# Activity
Set the whole listing down again without deviation.

# Material provided
+ + + + + + +

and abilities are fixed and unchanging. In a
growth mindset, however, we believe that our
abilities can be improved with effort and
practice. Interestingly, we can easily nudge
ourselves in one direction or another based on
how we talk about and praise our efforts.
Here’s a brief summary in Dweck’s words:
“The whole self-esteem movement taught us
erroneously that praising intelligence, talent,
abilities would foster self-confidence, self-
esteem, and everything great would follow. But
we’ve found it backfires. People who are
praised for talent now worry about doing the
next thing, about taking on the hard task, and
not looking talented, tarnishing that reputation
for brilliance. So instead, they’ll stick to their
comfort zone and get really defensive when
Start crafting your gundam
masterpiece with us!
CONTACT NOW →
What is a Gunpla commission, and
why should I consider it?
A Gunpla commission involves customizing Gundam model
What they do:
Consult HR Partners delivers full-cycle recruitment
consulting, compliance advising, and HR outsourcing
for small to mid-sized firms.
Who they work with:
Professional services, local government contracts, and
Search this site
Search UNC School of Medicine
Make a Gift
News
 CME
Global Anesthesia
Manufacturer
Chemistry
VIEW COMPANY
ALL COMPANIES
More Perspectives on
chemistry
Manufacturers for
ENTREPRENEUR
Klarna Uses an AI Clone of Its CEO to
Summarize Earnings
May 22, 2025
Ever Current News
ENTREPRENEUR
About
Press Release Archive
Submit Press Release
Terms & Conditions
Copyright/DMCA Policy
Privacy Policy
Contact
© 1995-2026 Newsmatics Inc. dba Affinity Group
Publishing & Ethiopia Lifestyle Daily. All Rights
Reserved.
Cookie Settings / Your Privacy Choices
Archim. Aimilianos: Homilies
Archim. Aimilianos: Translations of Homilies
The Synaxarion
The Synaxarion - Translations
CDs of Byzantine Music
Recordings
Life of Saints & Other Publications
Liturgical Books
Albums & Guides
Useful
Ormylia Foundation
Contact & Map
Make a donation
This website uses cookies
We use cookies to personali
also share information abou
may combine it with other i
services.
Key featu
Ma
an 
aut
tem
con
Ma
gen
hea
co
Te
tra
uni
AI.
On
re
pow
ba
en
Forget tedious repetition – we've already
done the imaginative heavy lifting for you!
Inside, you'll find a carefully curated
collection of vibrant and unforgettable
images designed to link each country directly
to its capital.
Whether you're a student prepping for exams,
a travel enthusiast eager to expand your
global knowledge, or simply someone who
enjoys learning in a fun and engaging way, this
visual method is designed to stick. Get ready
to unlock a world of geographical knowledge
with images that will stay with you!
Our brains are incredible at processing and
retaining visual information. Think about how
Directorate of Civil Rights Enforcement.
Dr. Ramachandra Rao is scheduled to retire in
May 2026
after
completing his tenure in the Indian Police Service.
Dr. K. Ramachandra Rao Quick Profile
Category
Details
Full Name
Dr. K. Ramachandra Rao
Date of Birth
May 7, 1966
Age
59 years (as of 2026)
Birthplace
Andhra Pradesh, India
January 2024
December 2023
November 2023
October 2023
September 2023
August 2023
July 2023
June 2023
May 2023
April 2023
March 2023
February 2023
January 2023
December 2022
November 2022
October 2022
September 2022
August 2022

+ + + + + + +

# Solved problem
and abilities are fixed and unchanging. In a
growth mindset, however, we believe that our
abilities can be improved with effort and
practice. Interestingly, we can easily nudge
ourselves in one direction or another based on
how we talk about and praise our efforts.
Here’s a brief summary in Dweck’s words:
“The whole self-esteem movement taught us
erroneously that praising intelligence, talent,
abilities would foster self-confidence, self-
esteem, and everything great would follow. But
we’ve found it backfires. People who are
praised for talent now worry about doing the
next thing, about taking on the hard task, and
not looking talented, tarnishing that reputation
for brilliance. So instead, they’ll stick to their
comfort zone and get really defensive when
Start crafting your gundam
masterpiece with us!
CONTACT NOW →
What is a Gunpla commission, and
why should I consider it?
A Gunpla commission involves customizing Gundam model
What they do:
Consult HR Partners delivers full-cycle recruitment
consulting, compliance advising, and HR outsourcing
for small to mid-sized firms.
Who they work with:
Professional services, local government contracts, and
Search this site
Search UNC School of Medicine
Make a Gift
News
 CME
Global Anesthesia
Manufacturer
Chemistry
VIEW COMPANY
ALL COMPANIES
More Perspectives on
chemistry
Manufacturers for
ENTREPRENEUR
Klarna Uses an AI Clone of Its CEO to
Summarize Earnings
May 22, 2025
Ever Current News
ENTREPRENEUR
About
Press Release Archive
Submit Press Release
Terms & Conditions
Copyright/DMCA Policy
Privacy Policy
Contact
© 1995-2026 Newsmatics Inc. dba Affinity Group
Publishing & Ethiopia Lifestyle Daily. All Rights
Reserved.
Cookie Settings / Your Privacy Choices
Archim. Aimilianos: Homilies
Archim. Aimilianos: Translations of Homilies
The Synaxarion
The Synaxarion - Translations
CDs of Byzantine Music
Recordings
Life of Saints & Other Publications
Liturgical Books
Albums & Guides
Useful
Ormylia Foundation
Contact & Map
Make a donation
This website uses cookies
We use cookies to personali
also share information abou
may combine it with other i
services.
Key featu
Ma
an 
aut
tem
con
Ma
gen
hea
co
Te
tra
uni
AI.
On
re
pow
ba
en
Forget tedious repetition – we've already
done the imaginative heavy lifting for you!
Inside, you'll find a carefully curated
collection of vibrant and unforgettable
images designed to link each country directly
to its capital.
Whether you're a student prepping for exams,
a travel enthusiast eager to expand your
global knowledge, or simply someone who
enjoys learning in a fun and engaging way, this
visual method is designed to stick. Get ready
to unlock a world of geographical knowledge
with images that will stay with you!
Our brains are incredible at processing and
retaining visual information. Think about how
Directorate of Civil Rights Enforcement.
Dr. Ramachandra Rao is scheduled to retire in
May 2026
after
completing his tenure in the Indian Police Service.
Dr. K. Ramachandra Rao Quick Profile
Category
Details
Full Name
Dr. K. Ramachandra Rao
Date of Birth
May 7, 1966
Age
59 years (as of 2026)
Birthplace
Andhra Pradesh, India
January 2024
December 2023
November 2023
October 2023
September 2023
August 2023
July 2023
June 2023
May 2023
April 2023
March 2023
February 2023
January 2023
December 2022
November 2022
October 2022
September 2022
August 2022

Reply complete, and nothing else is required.